W inauguracyjnej odsłonie rewanżu w Målilli doszło do ciekawej walki zawodników, w Polsce reprezentujących Betard Spartę Wrocław. Mowa o Janowskim i Glebie Czugunowie, którzy walczyli o pozycję i zamieniali się miejscami. Ostatecznie, gdy ponownie z przodu znalazł się Rosjanin, „Magic” upadł, lecz nie przyniosło to na szczęście żadnych złych konsekwencji. – Nie było to nic groźnego. Stało się to w pierwszym biegu, gdzie było wówczas jeszcze trochę mokro. Jechaliśmy dosyć blisko siebie i Gleb wszedł w łuk, postawił dosyć mocno motocykl, ja byłem rozpędzony i nie chciałem wpaść w jego tylne koło. Musiałem mocno skręcić, a na tej mokrej nawierzchni mnie po prostu obróciło – wyjaśnił.
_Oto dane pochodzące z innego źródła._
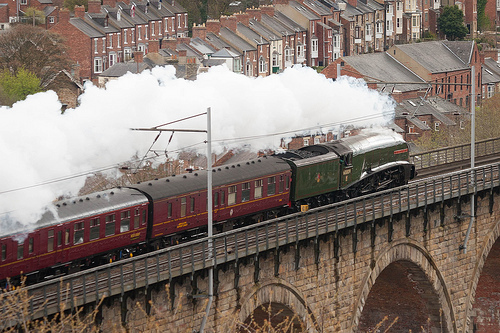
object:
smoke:
[0, 63, 396, 243]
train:
[0, 128, 418, 294]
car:
[271, 144, 341, 202]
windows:
[89, 216, 100, 241]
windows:
[120, 209, 131, 233]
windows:
[181, 197, 187, 217]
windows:
[254, 179, 264, 199]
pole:
[197, 107, 213, 332]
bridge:
[7, 190, 499, 332]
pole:
[462, 65, 491, 254]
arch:
[347, 235, 452, 329]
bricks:
[335, 285, 354, 296]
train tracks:
[216, 243, 225, 259]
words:
[179, 222, 187, 226]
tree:
[435, 4, 470, 40]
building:
[51, 11, 113, 80]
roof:
[67, 16, 106, 38]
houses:
[385, 40, 472, 109]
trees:
[0, 63, 49, 108]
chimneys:
[206, 19, 220, 35]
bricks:
[213, 24, 217, 30]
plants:
[383, 316, 399, 332]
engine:
[314, 126, 419, 201]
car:
[124, 155, 293, 238]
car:
[5, 192, 149, 286]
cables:
[179, 100, 470, 130]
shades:
[181, 197, 187, 218]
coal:
[287, 149, 329, 158]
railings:
[245, 226, 249, 256]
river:
[356, 259, 449, 333]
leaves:
[28, 71, 31, 75]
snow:
[340, 127, 407, 158]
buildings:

Popularny „Magic” był we wspomnianych spotkaniach finałowych w Elitserien liderem swojej drużyny. Sam jednak wolałby przy swoim nazwisku zapisywać zdobycze punktowe zdecydowanie wyższe. Jak się okazało, w finałach Drużynowych Mistrzostw Szwecji, startował on na jednostkach napędowych, które były w ostatnim czasie nieużywane. – Raczej moja rola polega na tym, abym bardziej punktował (9+1 w Eskilstunie i 10 w Målilli – przyp. red.). Jedyny plus jest taki, że wyciągnęliśmy starsze silniki, gdyż mieliśmy w tym czasie trochę problemów z nowymi jednostkami. Pozytywnym aspektem jest to, że okazało się, iż one dosyć fajnie pracują – podkreślił.
Sezon w Kraju Trzech Koron dobiegł końca. W jakim zespole będzie planował starty w Elitserien nasz rozmówca w sezonie 2020? – Zobaczymy. Jeśli Patryk Dudek zejdzie z ceny, to możliwe, że w Dackarnie – zaznaczył, z wyraźnym przymrużeniem oka, Maciej Janowski.
źródło: inf. własna
Aby nie przegapić najciekawszych artykułów kliknij obserwuj speedwaynews.pl na Google News
Obserwuj nas!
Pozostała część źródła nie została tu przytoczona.